▸ **Goal of the exercise**
Report every line of the data that includes "right".

Entries taken from a collection:
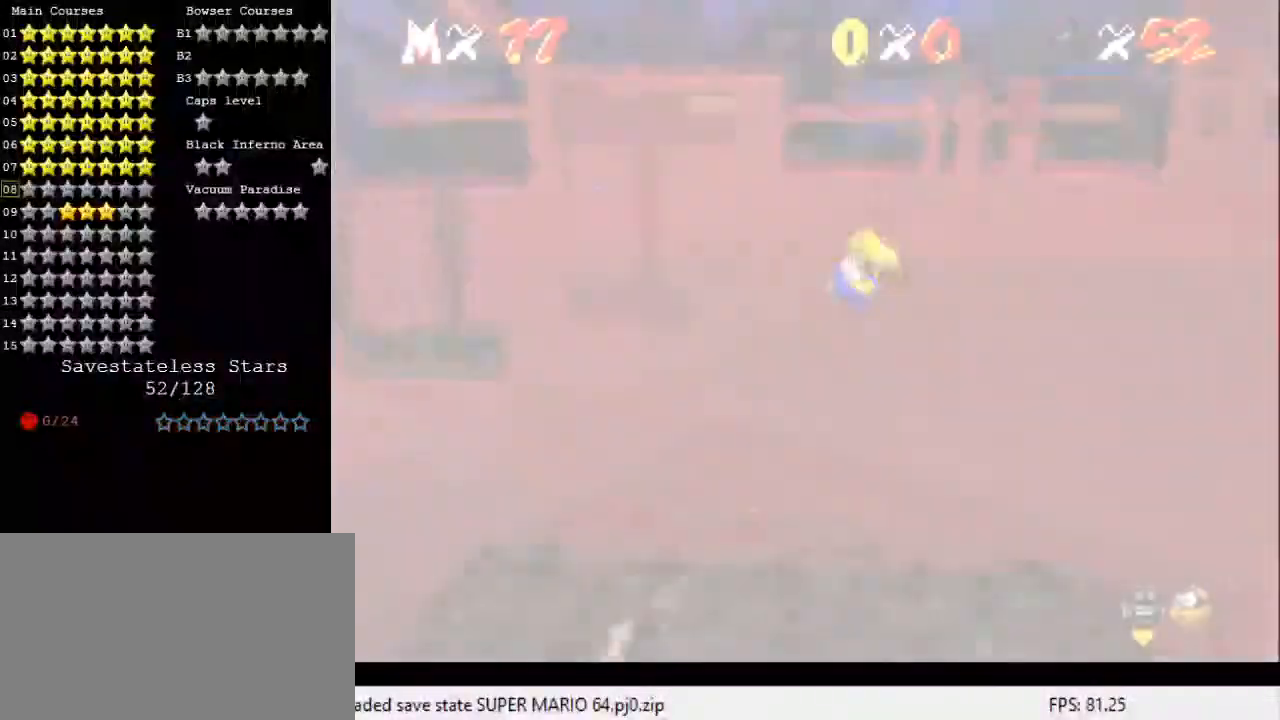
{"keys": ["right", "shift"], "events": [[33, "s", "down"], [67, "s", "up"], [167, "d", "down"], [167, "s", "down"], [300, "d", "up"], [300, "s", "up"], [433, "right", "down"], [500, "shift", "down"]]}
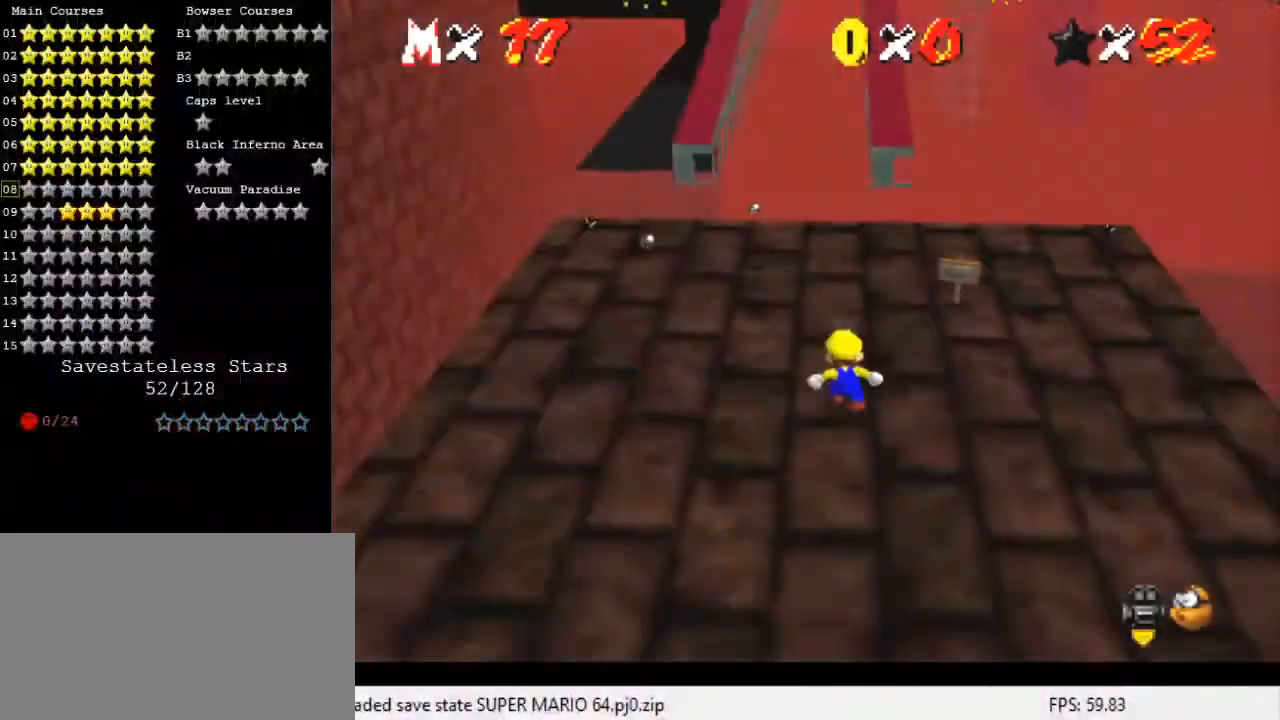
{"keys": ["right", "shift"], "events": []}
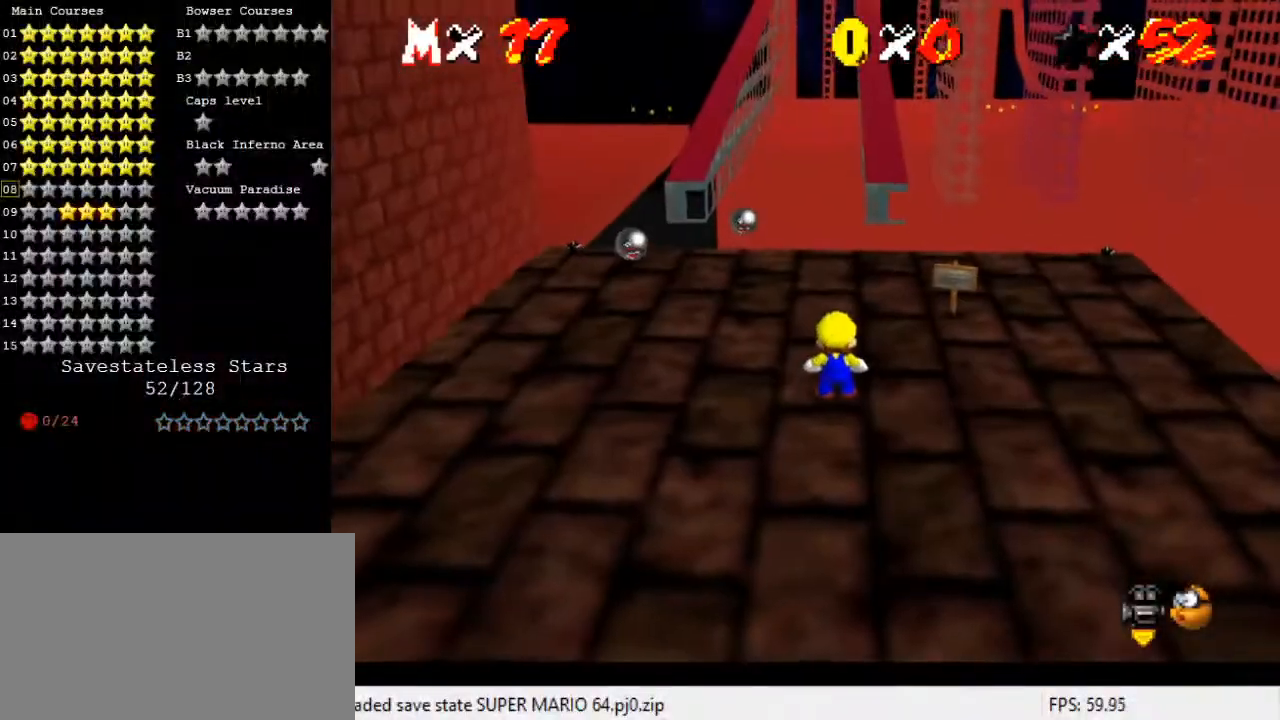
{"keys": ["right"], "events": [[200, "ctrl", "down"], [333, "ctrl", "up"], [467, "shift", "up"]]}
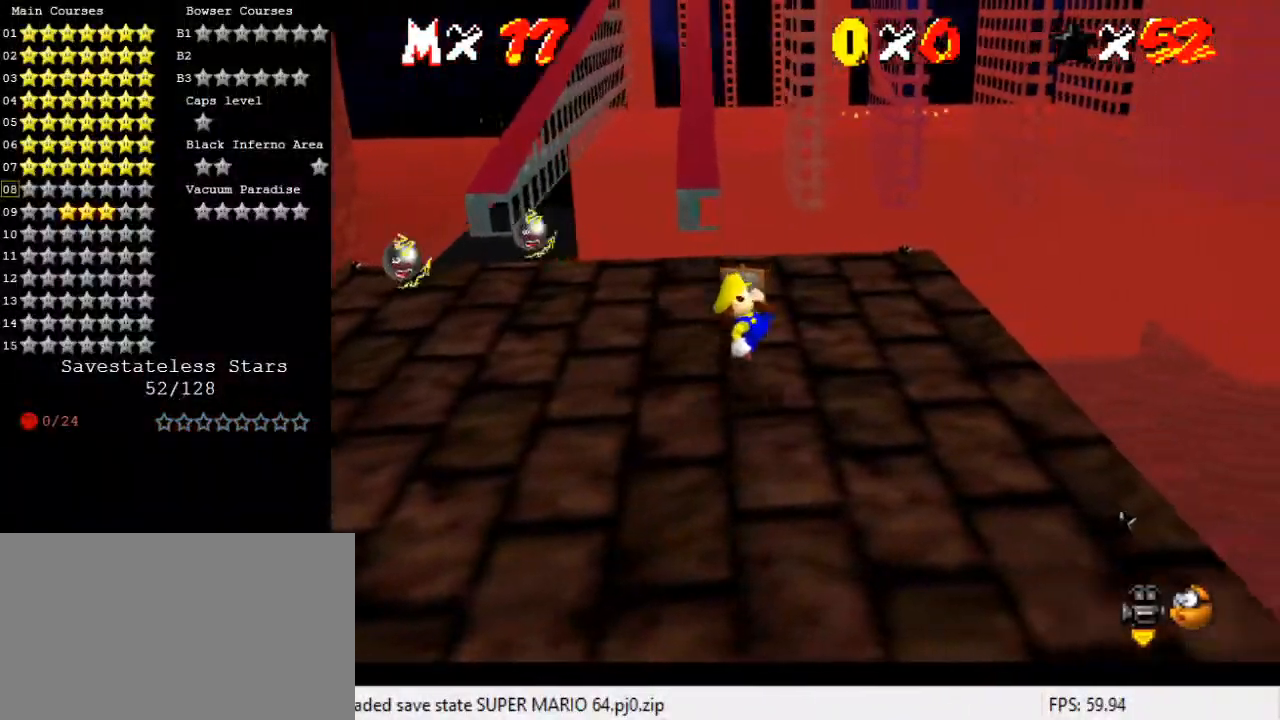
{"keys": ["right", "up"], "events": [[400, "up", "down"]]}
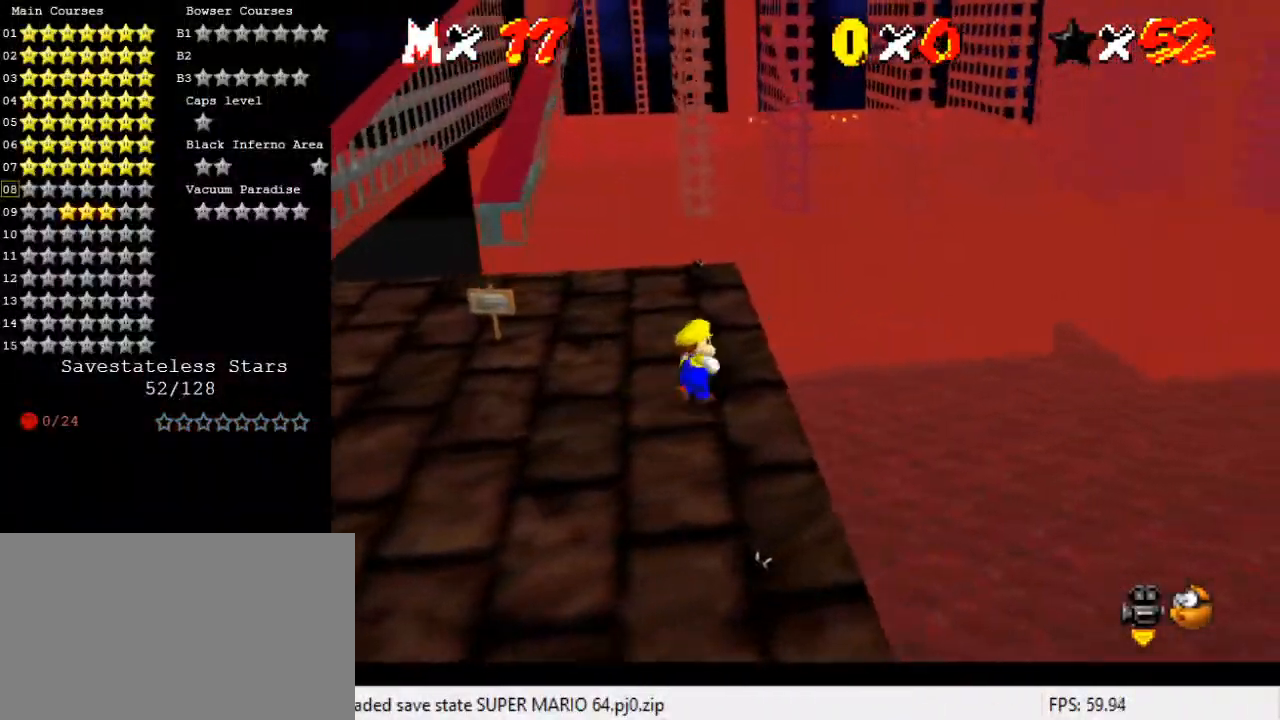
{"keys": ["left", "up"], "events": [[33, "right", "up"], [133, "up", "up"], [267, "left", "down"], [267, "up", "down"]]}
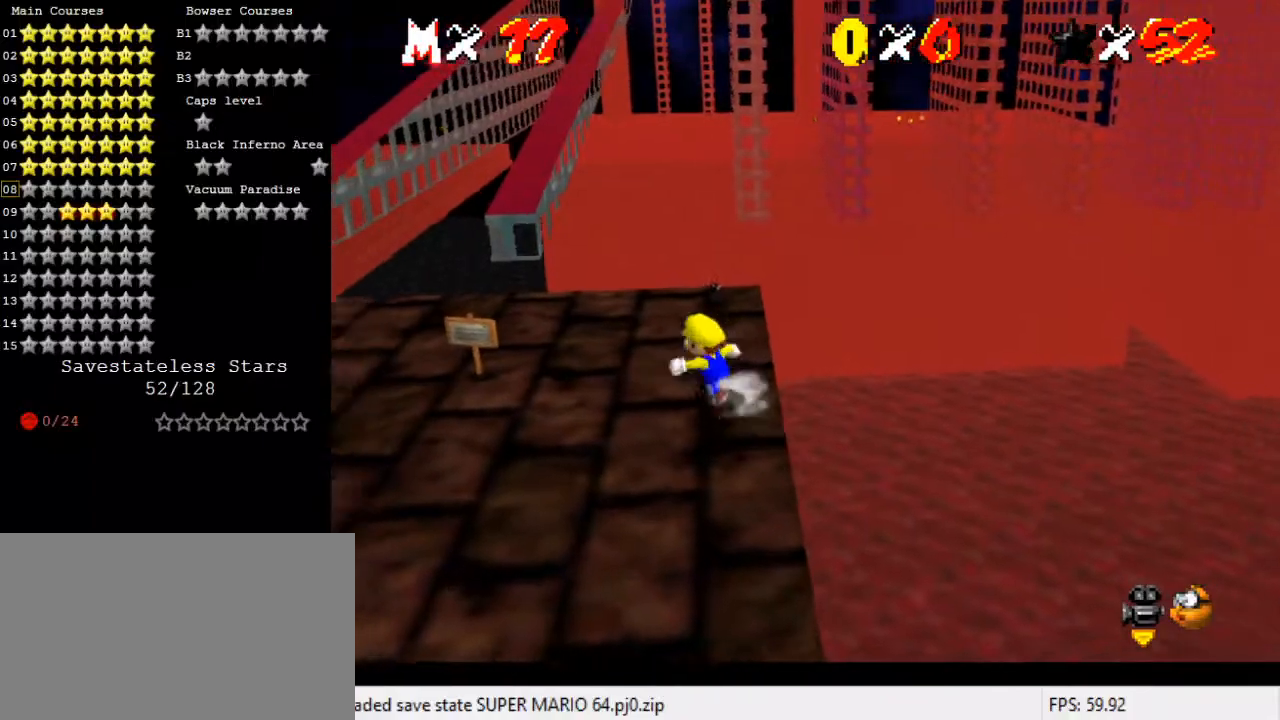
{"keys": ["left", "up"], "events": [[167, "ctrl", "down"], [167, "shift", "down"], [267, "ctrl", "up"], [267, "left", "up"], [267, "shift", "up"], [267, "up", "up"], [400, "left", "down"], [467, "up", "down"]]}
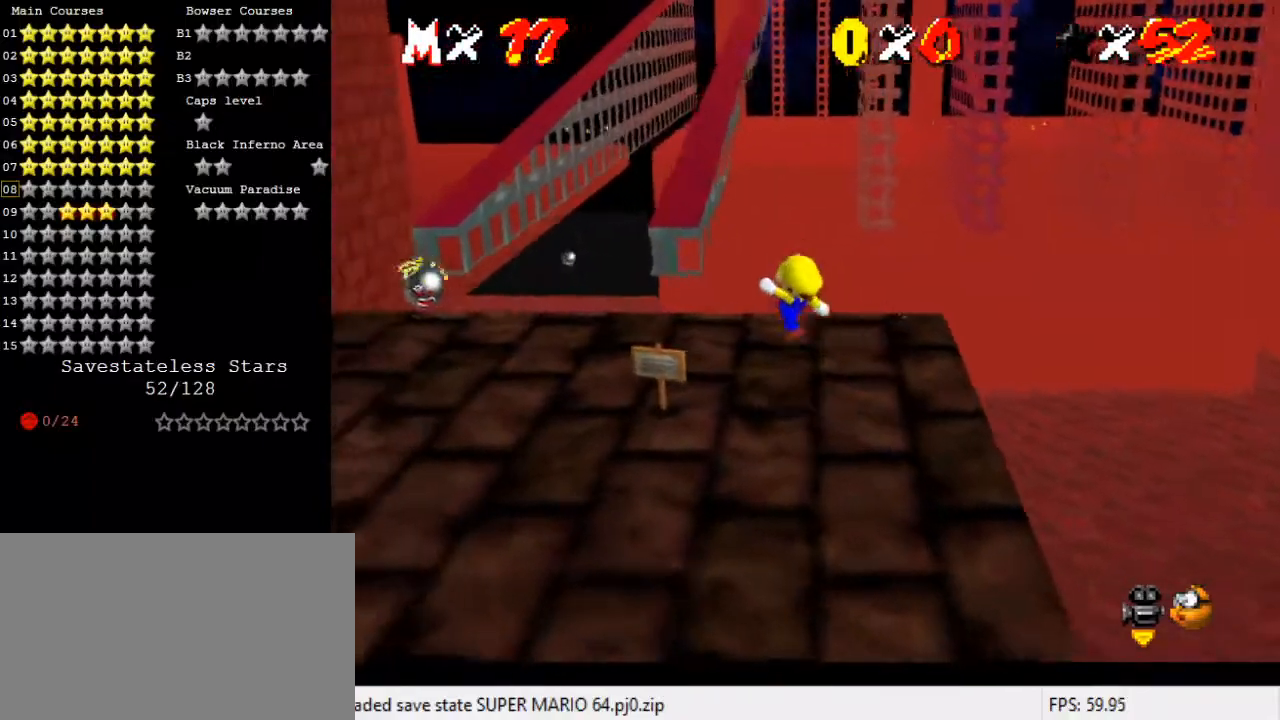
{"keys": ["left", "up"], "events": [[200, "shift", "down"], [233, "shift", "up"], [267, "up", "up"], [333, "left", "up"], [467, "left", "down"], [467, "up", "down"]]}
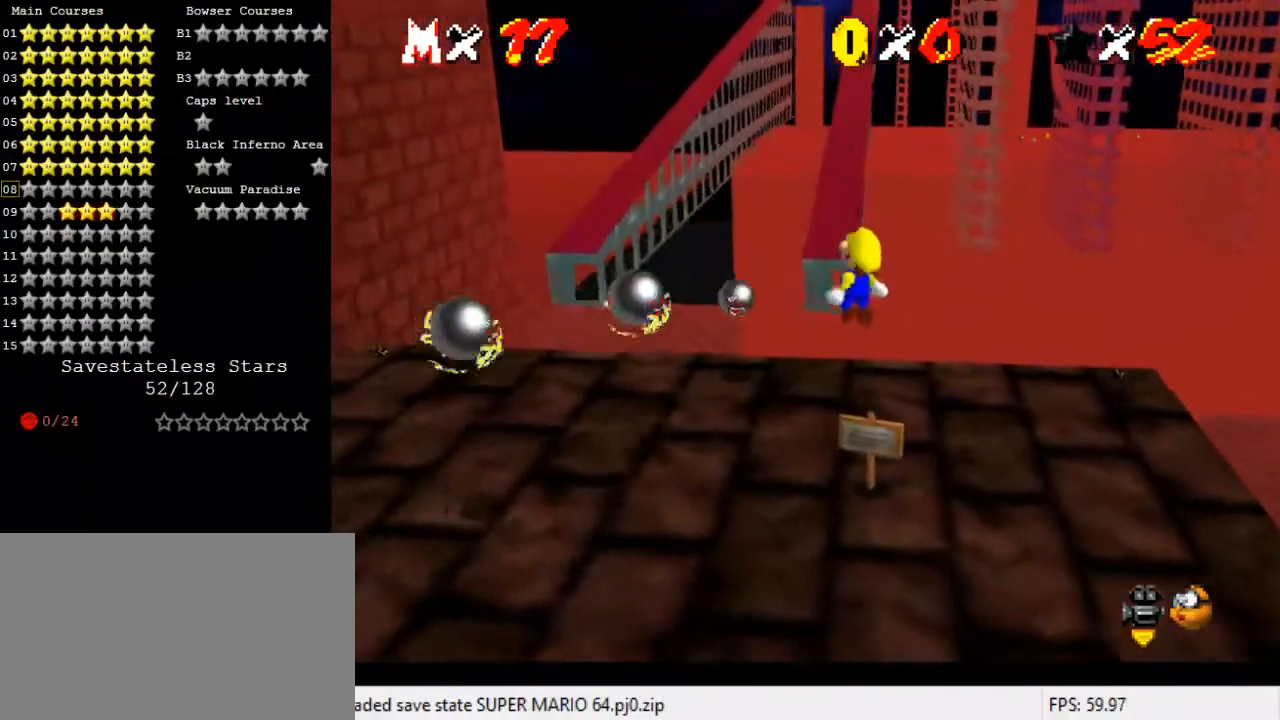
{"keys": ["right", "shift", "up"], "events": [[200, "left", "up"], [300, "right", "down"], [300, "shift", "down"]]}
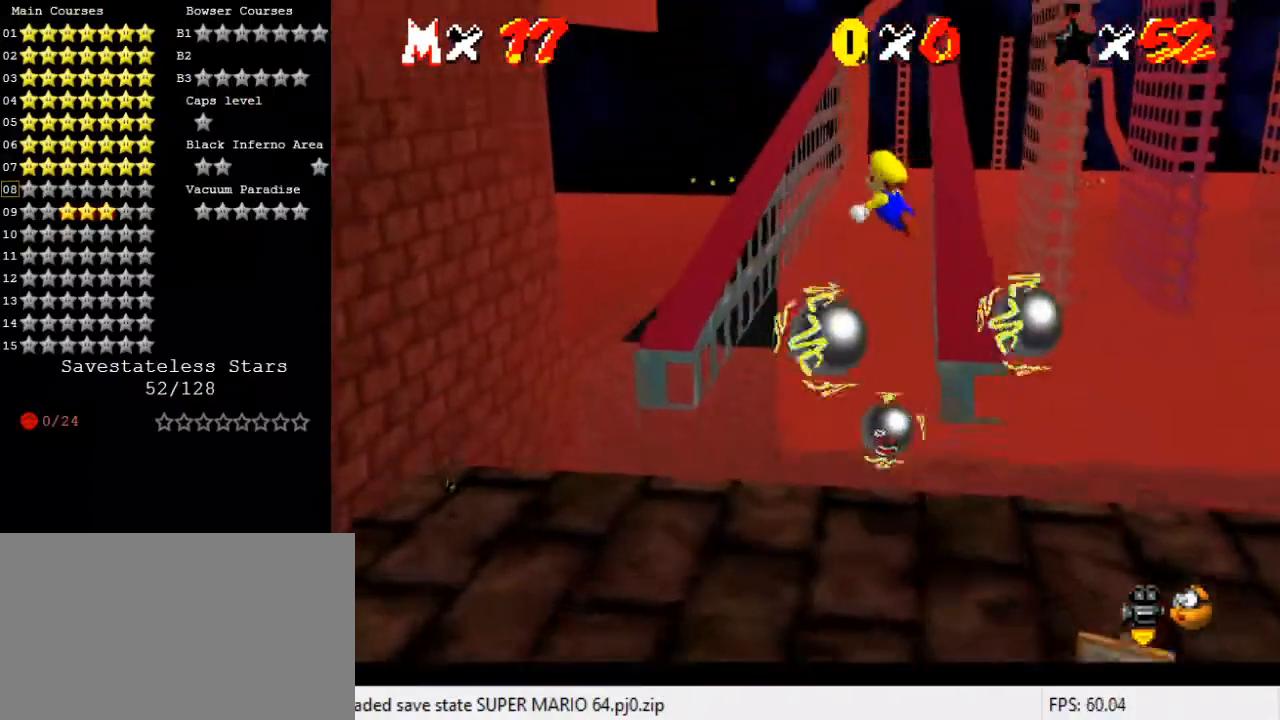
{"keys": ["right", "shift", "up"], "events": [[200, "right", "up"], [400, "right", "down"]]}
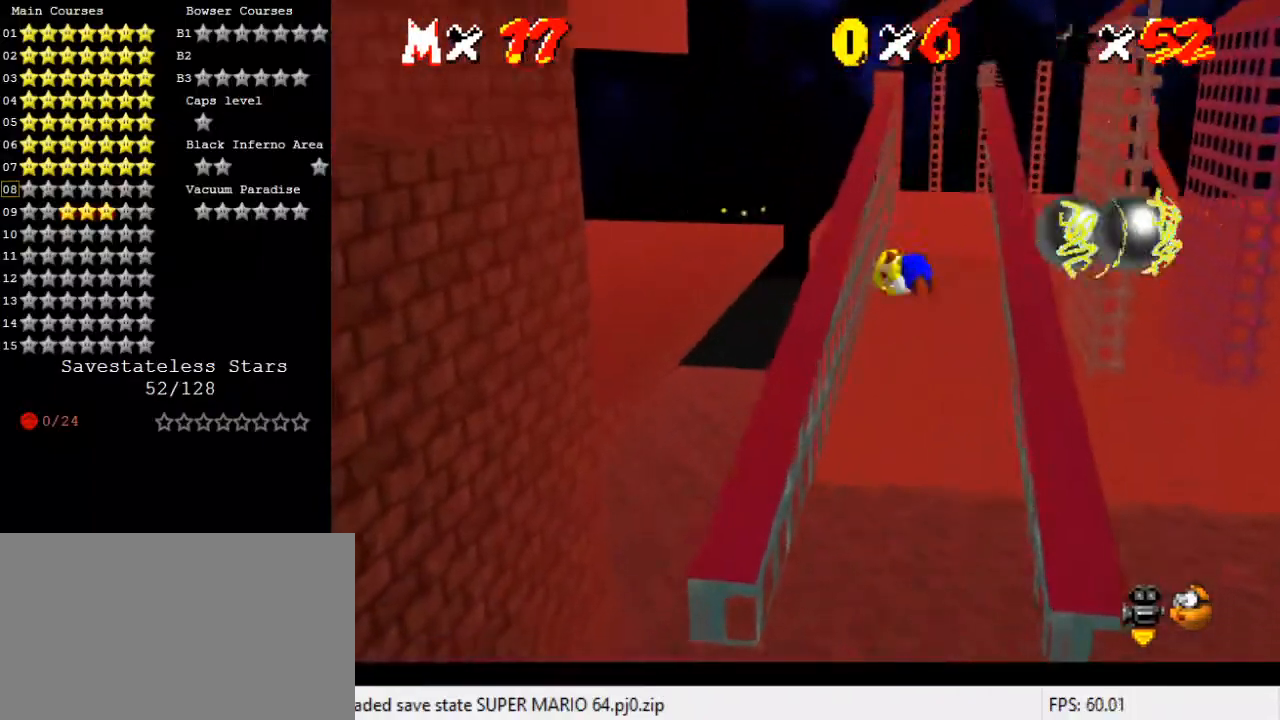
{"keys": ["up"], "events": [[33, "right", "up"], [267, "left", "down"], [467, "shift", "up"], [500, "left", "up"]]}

▸ **Written answer**
{"keys": ["right", "shift"], "events": [[33, "s", "down"], [67, "s", "up"], [167, "d", "down"], [167, "s", "down"], [300, "d", "up"], [300, "s", "up"], [433, "right", "down"], [500, "shift", "down"]]}
{"keys": ["right", "shift"], "events": []}
{"keys": ["right"], "events": [[200, "ctrl", "down"], [333, "ctrl", "up"], [467, "shift", "up"]]}
{"keys": ["right", "up"], "events": [[400, "up", "down"]]}
{"keys": ["left", "up"], "events": [[33, "right", "up"], [133, "up", "up"], [267, "left", "down"], [267, "up", "down"]]}
{"keys": ["right", "shift", "up"], "events": [[200, "left", "up"], [300, "right", "down"], [300, "shift", "down"]]}
{"keys": ["right", "shift", "up"], "events": [[200, "right", "up"], [400, "right", "down"]]}
{"keys": ["up"], "events": [[33, "right", "up"], [267, "left", "down"], [467, "shift", "up"], [500, "left", "up"]]}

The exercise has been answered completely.